Apollo 18 is a lazily made film, a film that projects itself to be yet the latest in the "found footage" sub-genre in the realm of the thriller/horror world. However, director Gonzalo Lopez-Gallego never comes close to selling the whole "found footage" concept and Apollo 18 is only disturbing in how completely and utterly lacking it is in terms of chills, thrills or, for that matter, anything remotely interesting.

The film centers around the mission of Apollo 18, a secret space mission that "until now" has remained undocumented for reasons equating to national security and relating to, of course, the idea of life forms on the moon. As a "found footage" film supposedly developed from hundreds of hours of discovered footage, Apollo 18 doesn't concern itself with such trivialities as plot, character development or anything resembling cohesiveness.

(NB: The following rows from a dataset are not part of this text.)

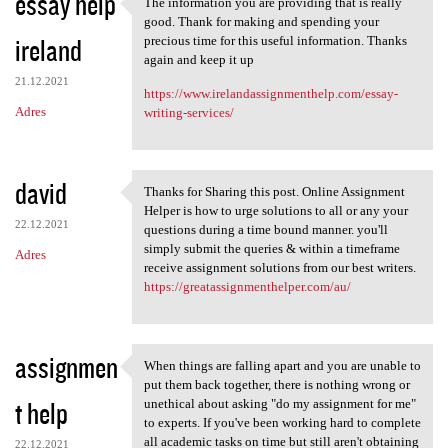
essay help
The information you are providing that is really
The information you are
good. Thank for making and spending your
ireland
precious time for this useful information. Thanks
again and keep it up
21.12.2021
https://www.irelandassignmenthelp.com/essay-
Adres
writing-services/
david
Thanks for Sharing this post. Online Assignment
Thanks for Sharing this post.
Helper is how to urge solutions to all or any your
22.12.2021
questions during a time bound manner. you'll
simply submit the queries & within a timeframe
Adres
receive assignment solutions from our best writers.
https://greatassignmenthelper.com/au/
assignmen
When things are falling apart and you are unable to
When things are falling apart
put them back together, there is nothing wrong or
t help
unethical about asking "do my assignment for me"
to experts. If you've been working hard to complete
all academic tasks on time but still aren't obtaining
22.12.2021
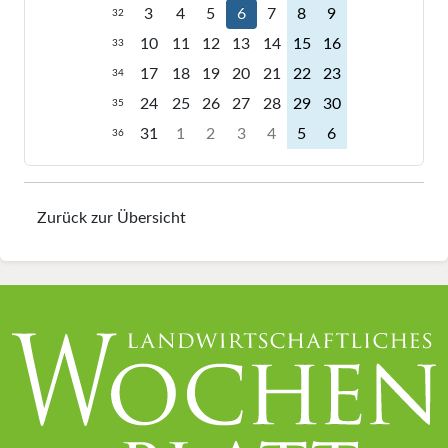
3
4
5
6
7
8
9
32
10
11
12
13
14
15
16
33
17
18
19
20
21
22
23
34
24
25
26
27
28
29
30
35
31
1
2
3
4
5
6
36
Zurück zur Übersicht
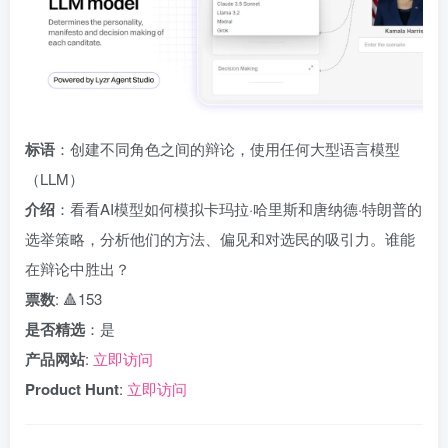
标语
：创建不同角色之间的辩论，使用任何大型语言模型
（LLM）
介绍
：看看AI模型如何模拟卡玛拉·哈里斯和唐纳德·特朗普的
选举策略，分析他们的方法、偏见和对选民的吸引力。谁能
在辩论中胜出？
票数
: 🔺153
是否精选
：是
产品网站
:
立即访问
Product Hunt
:
立即访问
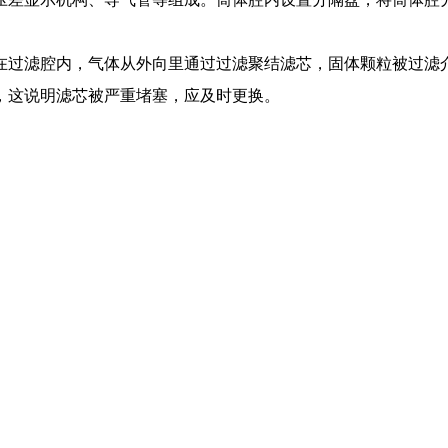
在过滤腔内，气体从外向里通过过滤聚结滤芯，固体颗粒被过滤
，这说明滤芯被严重堵塞，应及时更换。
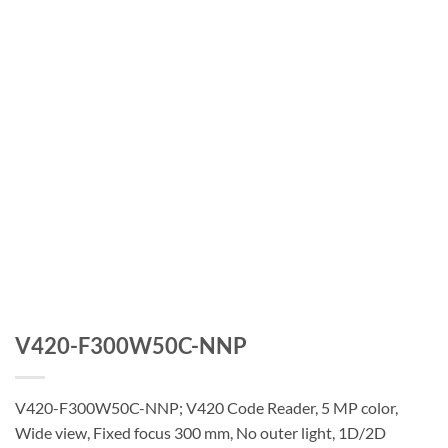
V420-F300W50C-NNP
V420-F300W50C-NNP; V420 Code Reader, 5 MP color,
Wide view, Fixed focus 300 mm, No outer light, 1D/2D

This can work, at least modestly, such as in the Paranormal Activity films or Blair Witch Project. It can also be a complete and utter disaster if the script (and, yes, there is a "script") doesn't create a reason for audience "buy in" and the director doesn't find a way to maintain a sense of suspense and emotional investment. While the success of the Paranormal Activity films and Blair Witch Project is arguable, love 'em or hate 'em they at least managed to build some suspense and some level of emotional resonance.

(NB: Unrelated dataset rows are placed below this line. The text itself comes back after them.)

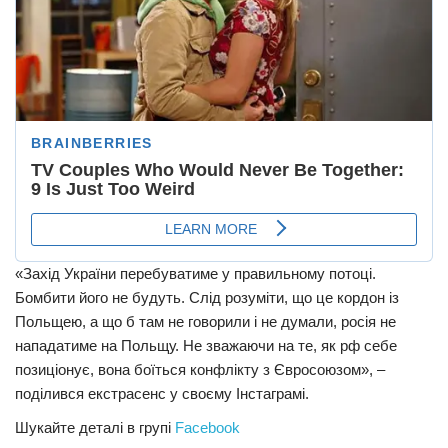
«Захід України перебуватиме у правильному потоці.
Бомбити його не будуть. Слід розуміти, що це кордон із
Польщею, а що б там не говорили і не думали, росія не
нападатиме на Польщу. Не зважаючи на те, як рф себе
позиціонує, вона боїться конфлікту з Євросоюзом», –
поділився екстрасенс у своєму Інстаграмі.
Шукайте деталі в групі
Facebook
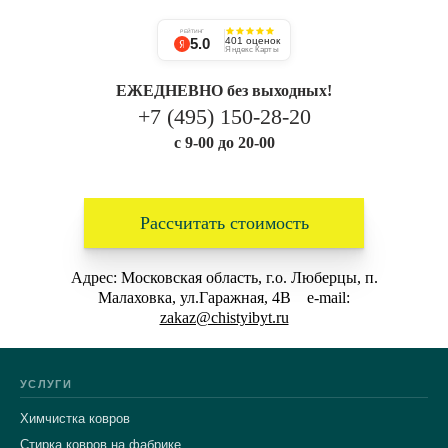
РЕЙТИНГ
5.0
401 оценок
Яндекс Карты
ЕЖЕДНЕВНО без выходных!
+7 (495) 150-28-20
с 9-00 до 20-00
Рассчитать стоимость
Адрес: Московская область, г.о. Люберцы, п.
Малаховка, ул.Гаражная, 4В e-mail:
zakaz@chistyibyt.ru
УСЛУГИ
Химчистка ковров
Стирка ковров на фабрике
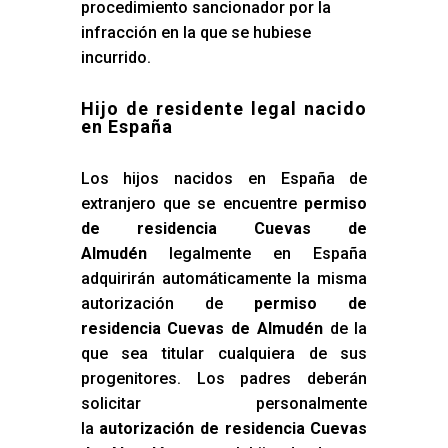
procedimiento sancionador por la
infracción en la que se hubiese
incurrido.
Hijo de residente legal nacido
en España
Los hijos nacidos en España de
extranjero que se encuentre
permiso
de residencia Cuevas de
Almudén
legalmente en España
adquirirán automáticamente la misma
autorización de
permiso de
residencia Cuevas de Almudén
de la
que sea titular cualquiera de sus
progenitores. Los padres deberán
solicitar personalmente
la
autorización de residencia Cuevas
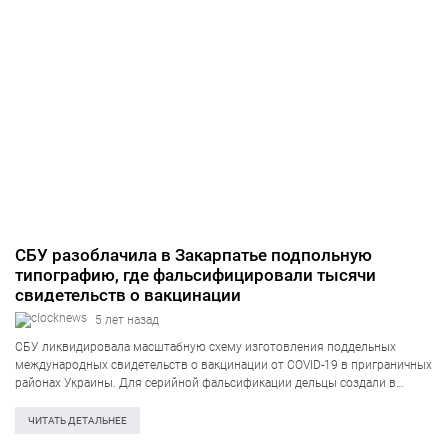
СБУ разоблачила в Закарпатье подпольную
типографию, где фальсифицировали тысячи
свидетельств о вакцинации
5 лет назад
СБУ ликвидировала масштабную схему изготовления поддельных
международных свидетельств о вакцинации от COVID-19 в приграничных
районах Украины. Для серийной фальсификации дельцы создали в
Закарпатской области собственную подпольную типографию. Об этом
информирует пресс-служба Службы безопасности Украины.
ЧИТАТЬ ДЕТАЛЬНЕЕ
Производственные мощности «цеха» позволяли дельцам ежемесячно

There's nothing in Apollo 18 to give a damn about and not much reason to stick around for the film's 90 minute running time.

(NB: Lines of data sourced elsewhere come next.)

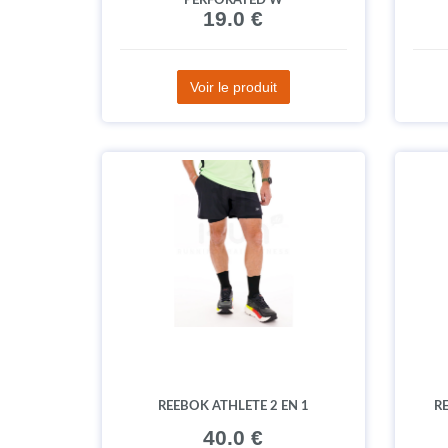
PERFORATED W
19.0 €
Voir le produit
REEBOK ATHLETE 2 EN 1
R
40.0 €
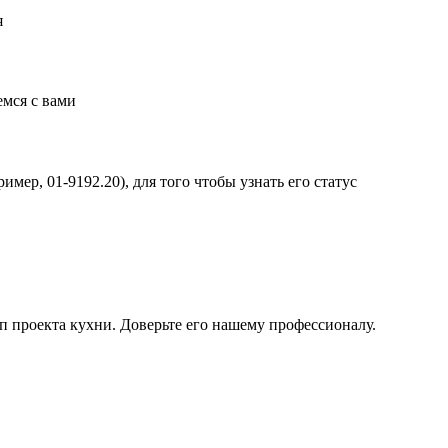
я
емся с вами
имер, 01-9192.20), для того чтобы узнать его статус
проекта кухни. Доверьте его нашему профессионалу.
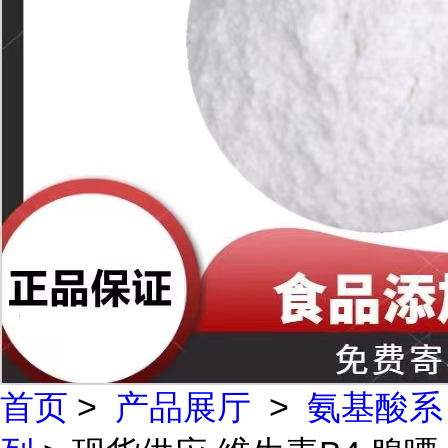
首页
>
产品展厅
>
氨基酸系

The film kicks off with fundamental intros to our trio of key players who will man the ill-fated (No, that's not a spoiler!) space mission. After the mostly irrelevant intros, we're off to space where I'm sure everybody involved is just absolutely sure we're going to be thrilled and chilled and claustrophobic as all get out as our astronauts encounter a deeply held NASA secret.

The performances are nondescript here, and the film's obligatory out of this world life forms are, to put it quite simply, completely disappointing. I've seen more frightening creatures while watching Fraggle Rock. While the lunar atmosphere can certainly be creepy, nobody here seems to be able to figure out how to best utilize this inherent creepiness for full effect. It's as if there's an assumption that the set-up itself is creepy enough - it's not.

It seems as if most films set in space, Moon and 2001: A Space Odyssey immediately come to mind, have an almost reflective nature about them that capitalizes on both the awesomeness and the powerlessness of being in space. Rather than inspire awe or contemplation, Apollo 18 merely bores and plods along in what is easily one of the least exciting "thrillers" in quite some time.

Produced by Kazakh writer/director/producer Timur Bekmambetov (Wanted), is by far the weakest entry on one of Fall 2011's weakest weekends. I mean, really, it's a sad statement when you get outshined by a 3-D shark flick. Jose David Montero's camera work has a few captivating moments, while Andrew Neskoromny's production design certainly manages to capture a decent atmosphere. Overall, however, Apollo 18 isn't just a secret mission but a mission easily forgotten.